12-20-97 : Chaebol Attentive to Kim Dae-jung's Economic Policy; Reshaping
Business Strategies with Expectation, Uneasiness

By Chun Sung-woo Staff reporter

Large business conglomerates, or chaebol, whose debt-financed expansion is blamed for the
economic crisis which has led to the International Monetary Fund (IMF) bailout loan, are now
busy reshaping their strategies to better suit the policies of President-elect Kim Dae-jung.
Officials at major conglomerates said yesterday that they are cautiously gauging Kim's
keynote policies on chaebol, giant, family-controlled, highly-leveraged business groups. On
the other hand, the officials said, some business groups have a guarded optimism that Kim's
chaebol policy will be little different from those of his predecessors.

''The consensus among the business community, however, is that President-elect Kim will
push for the voluntary industrial restructuring of large companies,'' an executive at a major
chaebol group said. He cited Kim's pledge that he would first resort to free market principles
to check the economic concentration on a few chaebol. If and when the chaebols fail to come
up with self-renovation, however, Kim would have no other choice but to reinforce them, the
official said. ''This is especially evident, considering the fact that chaebols' excessive and
overlapping investments have been the main reason for the current economic fiasco which
brought about the IMF retrenchment system,'' said the executive while requesting anonymity.

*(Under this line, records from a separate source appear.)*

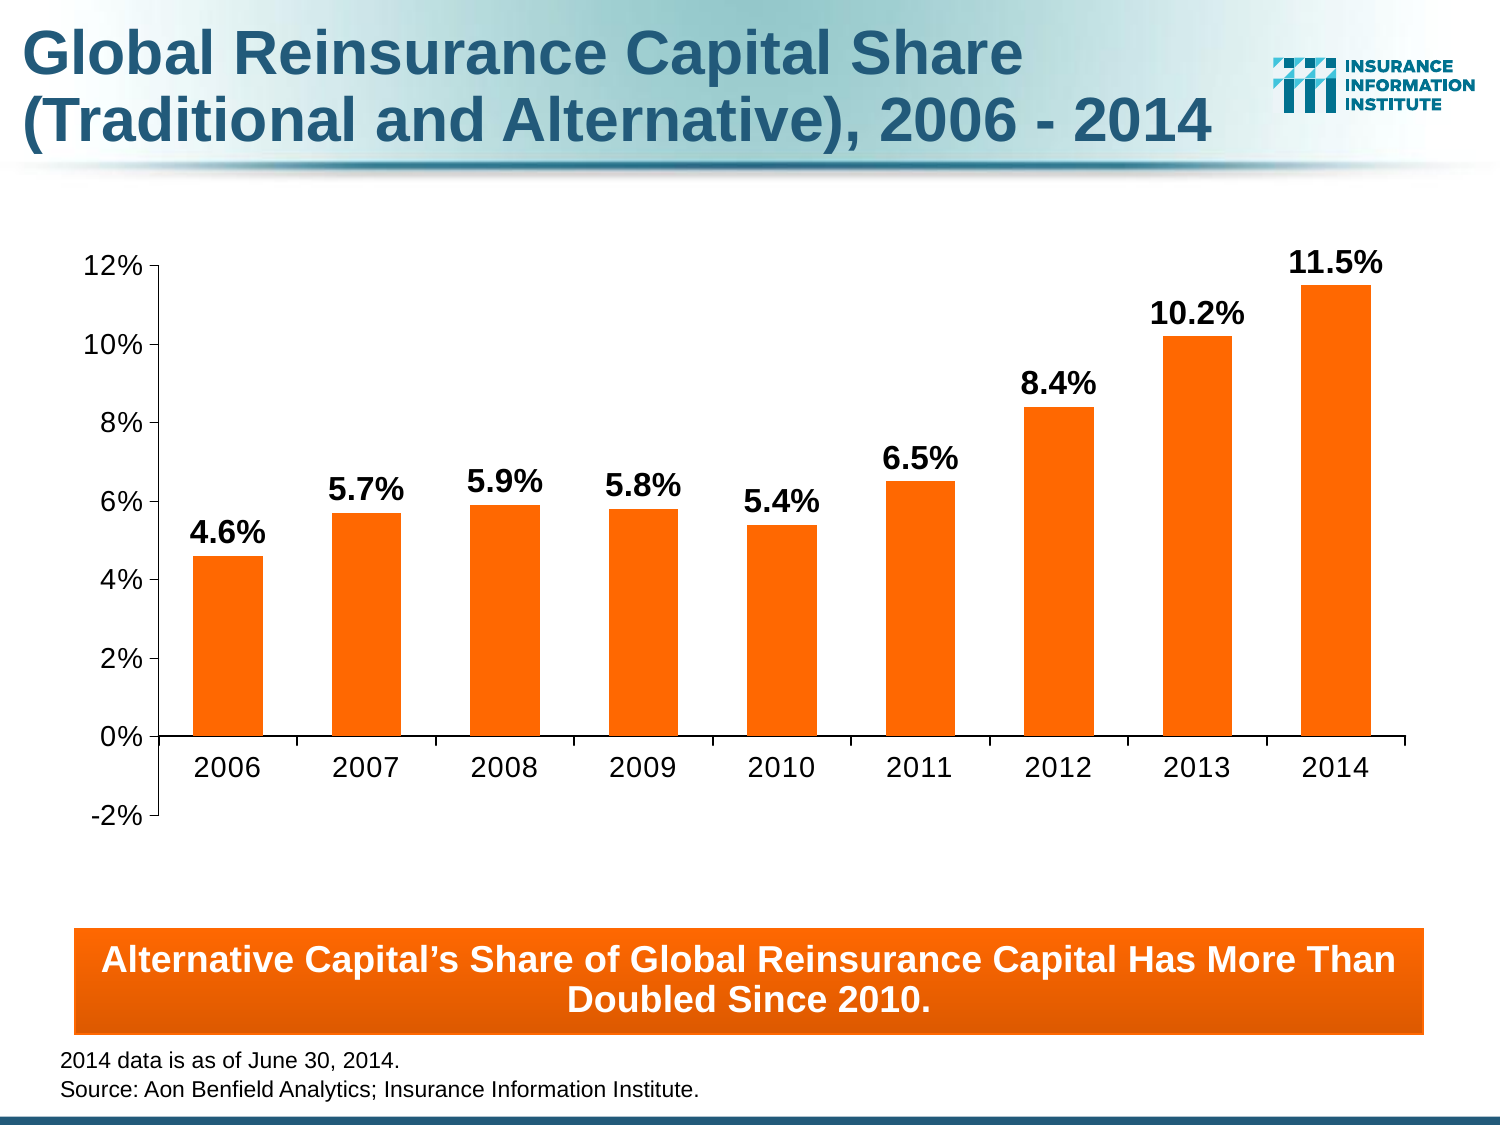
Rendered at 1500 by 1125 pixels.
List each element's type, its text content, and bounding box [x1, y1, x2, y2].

title Global Reinsurance Capital Share (Traditional and Alternative), 2006 - 2014 [14, 0, 1365, 176]
text_box Alternative Capital’s Share of Global Reinsurance Capital Has More Than Doubled Since 2010. [74, 929, 1424, 1035]
picture [0, 0, 1500, 189]
chart [62, 206, 1407, 894]
text_box 2014 data is as of June 30, 2014. Source: Aon Benfield Analytics; Insurance Information Institute. [0, 1050, 1242, 1125]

''Kim will most probably take some action, starting with marginal businesses and
overcrowded sectors,'' he said. Industry sources, while being careful of speculating on
chaebol's ties with him, show interest in those groups based in South Cholla Province, his
political stronghold. They include Kia, Kumho, Haitai, Daesang and Halla groups. Stock
investors seemed to stake hope on some of the Cholla-based groups. Shares of Haitai and
Kumho subsidiaries rose in the morning session yesterday.

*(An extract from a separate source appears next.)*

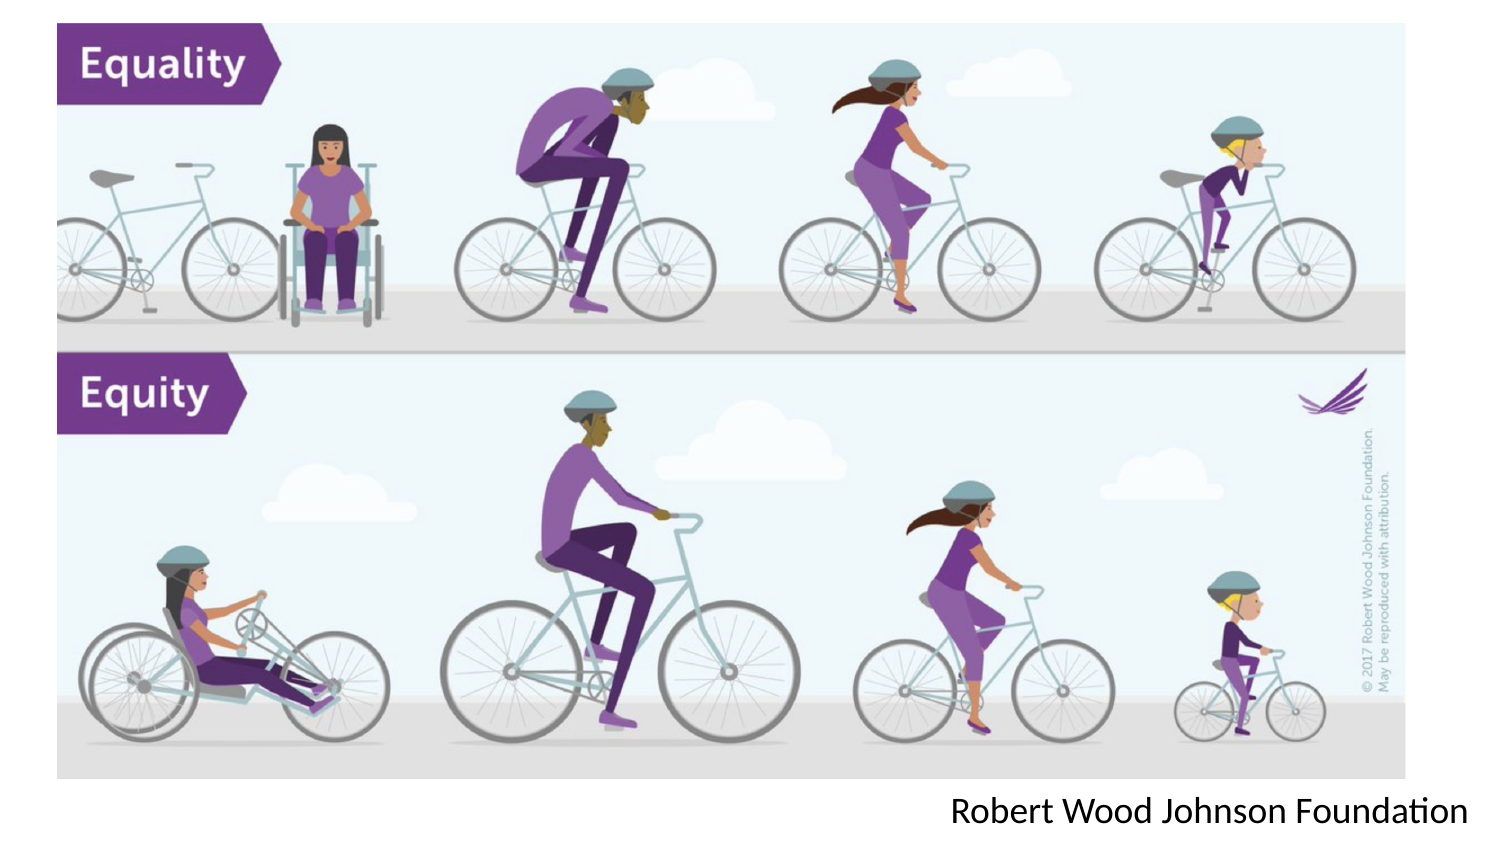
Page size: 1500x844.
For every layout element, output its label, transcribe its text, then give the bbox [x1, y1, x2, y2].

picture [56, 23, 1406, 779]
text_box Robert Wood Johnson Foundation [935, 778, 1500, 839]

One of those conglomerates which sources said feel a sense of more uncertainty than
expectation about Kim's view of chaebol is the Samsung Group. The group, under
speculation that it secretly supported a candidate other than Kim, may face an increased
pressure to abandon its car business, according to the sources. The domestic car industry is
cited as a typical case of chaebol's overlapping investments in the saturated local market even
amid the economic slowdown. It has been under fire for advancing into the crowded car
sector and making bids to take over the automotive Kia Group when it was at the brink of
bankruptcy.


''The urgent economic task facing the new President is to ease currency turmoil and recover
the national economy, rather than to penalize some firms for past wrongdoing,'' a Samsung
official said, requesting anonymity. He also dismissed the speculation on the group's ties with
Kim as rumor. The Hyundai Group hold guarded but higher expectation than the Samsung
Group.

Kim Dae-jung has noted that he would not oppose an integrated ironworks project that
Hyundai pushes for over the disapproval by the Kim Young-sam administration. A Hyundai
official said on condition of anonymity that his group has met opposition from the Kim
government over many of its new businesses including the ironworks project, possibly
because its founder ran against him in the 1992 presidential election. However, industry
sources say that it is questionable whether Hyundai's ironworks project, also cited as a case
of overlapping investments, can be realized without a hitch under the IMF system, which
requires contraction across all industries.

The Daewoo and LG Groups are known to have maintained no special relation with certain
candidates. The Kia and Halla Groups, both under court receivership, seem to hold some
optimism about Kim. He said when he visited a factory of Kia Motors Corp. on his campaign
trail that he opposed a third-party takeover of the company. Halla's flagship unit, Halla
Engineering and Heavy Ind., has built a shipyard in South Cholla Province. ''Frankly
speaking, change of power is some burden on businesses. Small and medium companies are
important in economic recovery, as Kim has emphasized. Even if so, the importance of large
companies should not be overlooked,'' an official of the Federation of Korean Industries said.